ICO (2001)
Genre: Adventure / Puzzle / 3D Platformer | Players: 1 | Developer: Team Ico
An adventure game unlike any that the PS2 had seen before. You play as the titular character (pronounced Eee-co), a young lad with horns on his head. His adventure begins in a large room inside a larger castle. You'll have a fair idea why he's there, but you won't know why he was chosen. Was it because of the horns or some other reason?
We also don't know why there's a second individual, a caged female, taller and perhaps a little older than Ico, who doesn't speak the same language as the boy.
If the two strangers are to escape before whatever it is they've been offered up to comes for them, they must somehow overcome barriers and work together.
Unable to communicate verbally the pair exchange meaning via gestures, inflections and discernible emotions. If you want your new friend to follow you, the best thing to do is to grab her hand and lead her. United by circumstance you become guide and protector. The bond that develops between them is all important, and mostly it's up to you to create and sustain it. Is it a love story? Perhaps. It's certainly a story of chivalry and mutual respect. If you fail to take an interest in that aspect of it, then you may as well quit playing before you've even begun.
There's no tutorial, no HUD and no objectives other than escape. To do that you'll be required to solve puzzles and overcome challenges, including avoiding the clutches of the creepy shadow people that rise from the ground determined to drag the girl into their shadowy existence.
Progression though the castle offers glimpses of areas you've been and areas you've yet to reach. You know walls are basically just textures arranged at right angles, but it feels solid. The higher you go the more the defiant wind howls, carrying with it the call of the raging sea and the occasional bird.
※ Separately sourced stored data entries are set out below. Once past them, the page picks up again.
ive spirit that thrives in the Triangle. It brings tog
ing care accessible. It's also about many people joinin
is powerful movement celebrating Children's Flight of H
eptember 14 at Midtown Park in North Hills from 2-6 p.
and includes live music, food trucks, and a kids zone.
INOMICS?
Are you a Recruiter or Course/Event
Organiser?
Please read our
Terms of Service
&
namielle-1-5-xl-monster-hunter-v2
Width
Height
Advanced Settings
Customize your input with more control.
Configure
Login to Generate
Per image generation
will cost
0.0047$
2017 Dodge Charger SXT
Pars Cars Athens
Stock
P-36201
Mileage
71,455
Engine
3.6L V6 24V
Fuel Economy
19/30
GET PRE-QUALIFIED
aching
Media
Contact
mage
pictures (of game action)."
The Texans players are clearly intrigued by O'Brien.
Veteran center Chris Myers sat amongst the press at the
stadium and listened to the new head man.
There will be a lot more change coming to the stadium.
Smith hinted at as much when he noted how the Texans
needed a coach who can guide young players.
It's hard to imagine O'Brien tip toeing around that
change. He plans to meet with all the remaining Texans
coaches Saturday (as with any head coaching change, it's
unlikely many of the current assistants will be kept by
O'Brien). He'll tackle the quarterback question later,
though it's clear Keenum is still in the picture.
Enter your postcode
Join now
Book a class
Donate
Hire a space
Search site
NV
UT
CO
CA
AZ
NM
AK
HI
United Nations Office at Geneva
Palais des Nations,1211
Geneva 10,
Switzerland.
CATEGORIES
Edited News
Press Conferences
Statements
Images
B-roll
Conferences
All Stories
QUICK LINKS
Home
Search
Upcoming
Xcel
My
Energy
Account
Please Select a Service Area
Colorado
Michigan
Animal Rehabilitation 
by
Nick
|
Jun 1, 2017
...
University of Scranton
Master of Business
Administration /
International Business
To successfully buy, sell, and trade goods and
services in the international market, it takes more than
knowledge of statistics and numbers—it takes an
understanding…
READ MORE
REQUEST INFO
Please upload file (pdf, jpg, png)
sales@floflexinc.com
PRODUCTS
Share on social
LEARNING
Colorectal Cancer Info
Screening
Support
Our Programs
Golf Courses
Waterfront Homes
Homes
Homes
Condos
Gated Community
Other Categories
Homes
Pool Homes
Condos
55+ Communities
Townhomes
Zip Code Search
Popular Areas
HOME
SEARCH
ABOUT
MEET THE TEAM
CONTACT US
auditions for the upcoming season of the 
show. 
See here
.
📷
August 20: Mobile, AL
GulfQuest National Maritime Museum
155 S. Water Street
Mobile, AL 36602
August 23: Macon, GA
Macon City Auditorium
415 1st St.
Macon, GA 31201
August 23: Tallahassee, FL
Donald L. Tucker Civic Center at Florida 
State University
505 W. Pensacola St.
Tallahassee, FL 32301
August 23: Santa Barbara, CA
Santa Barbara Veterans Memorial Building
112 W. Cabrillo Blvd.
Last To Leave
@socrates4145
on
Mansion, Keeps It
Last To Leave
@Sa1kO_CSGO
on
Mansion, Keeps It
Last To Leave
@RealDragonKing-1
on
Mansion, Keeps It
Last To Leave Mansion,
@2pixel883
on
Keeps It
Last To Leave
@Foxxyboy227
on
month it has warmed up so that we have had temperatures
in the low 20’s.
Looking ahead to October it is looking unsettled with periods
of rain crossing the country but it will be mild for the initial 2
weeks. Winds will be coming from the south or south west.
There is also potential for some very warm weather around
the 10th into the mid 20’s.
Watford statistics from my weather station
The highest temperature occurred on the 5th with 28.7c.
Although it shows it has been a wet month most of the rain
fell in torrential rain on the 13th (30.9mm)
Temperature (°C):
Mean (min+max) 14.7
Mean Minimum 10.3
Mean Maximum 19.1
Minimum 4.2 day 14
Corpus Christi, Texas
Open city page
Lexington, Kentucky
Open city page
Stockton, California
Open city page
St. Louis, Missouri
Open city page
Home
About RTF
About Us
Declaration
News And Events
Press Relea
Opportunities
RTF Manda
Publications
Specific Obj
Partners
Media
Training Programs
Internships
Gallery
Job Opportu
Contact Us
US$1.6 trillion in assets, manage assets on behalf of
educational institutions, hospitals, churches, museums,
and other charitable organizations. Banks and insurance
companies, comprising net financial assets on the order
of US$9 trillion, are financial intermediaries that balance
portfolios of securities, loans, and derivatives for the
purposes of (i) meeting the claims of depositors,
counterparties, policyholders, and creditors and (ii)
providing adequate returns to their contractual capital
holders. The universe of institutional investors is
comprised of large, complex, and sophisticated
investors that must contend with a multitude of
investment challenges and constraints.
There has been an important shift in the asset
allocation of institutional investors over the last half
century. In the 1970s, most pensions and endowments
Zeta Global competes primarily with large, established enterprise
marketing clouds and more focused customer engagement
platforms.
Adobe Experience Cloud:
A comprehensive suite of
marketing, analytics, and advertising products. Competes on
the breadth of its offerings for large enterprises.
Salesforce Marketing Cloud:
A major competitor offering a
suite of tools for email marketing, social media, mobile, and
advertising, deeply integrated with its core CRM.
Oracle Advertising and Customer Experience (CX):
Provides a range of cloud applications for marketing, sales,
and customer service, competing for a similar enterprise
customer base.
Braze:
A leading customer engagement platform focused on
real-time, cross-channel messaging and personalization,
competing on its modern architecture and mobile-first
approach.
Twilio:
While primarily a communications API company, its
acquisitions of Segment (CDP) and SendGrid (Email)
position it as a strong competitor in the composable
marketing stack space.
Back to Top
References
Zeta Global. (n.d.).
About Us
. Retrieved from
The prevalent atmosphere is one of wonder coupled with unknowable dangers.
The camera is a point of contention for some people; it's fixed like a movie camera but you can pivot and zoom at any time, even during cut scenes, and it'll swing or pan as you run by to encompass the enormity of the environment. If you'd complete freedom to move it wherever you liked, then the puzzles would be less effective and it would be arguably less dramatic visually.
Combat is simplistic. You hit things with a stick. You might be lucky and have something other than a stick but the available actions never change. It doesn't matter. Like everything else in the game, it gives you only what you need. Even Michiru Ōshima's beautifully evocative music is minimal. The ambient sounds of the castle are the soundtrack the majority of the time.
I've maybe made it sound less than perfect in some ways, but only because I don't want to give a false allusion. It's a game that doesn't rely on gimmicks. It uses emotion as a narrative device, wherein a small person can make a big difference and for which an understanding of friendship is a key requirement.
When ICO was first released in the west it got very little promotion and consequently hardly anyone bought it. It was re-released in 2006 with slightly more magazine coverage and hardly anyone bought it. It was re-released again in 2011 as one half of The ICO and Shadow of the Colossus Collection in HD for PS3 and people bought it! It was about time, because it was a thing of beauty on the PS2 and it's still a thing of beauty on the PS3. It deserves an audience like all genuine works of art do, regardless of their medium of choice.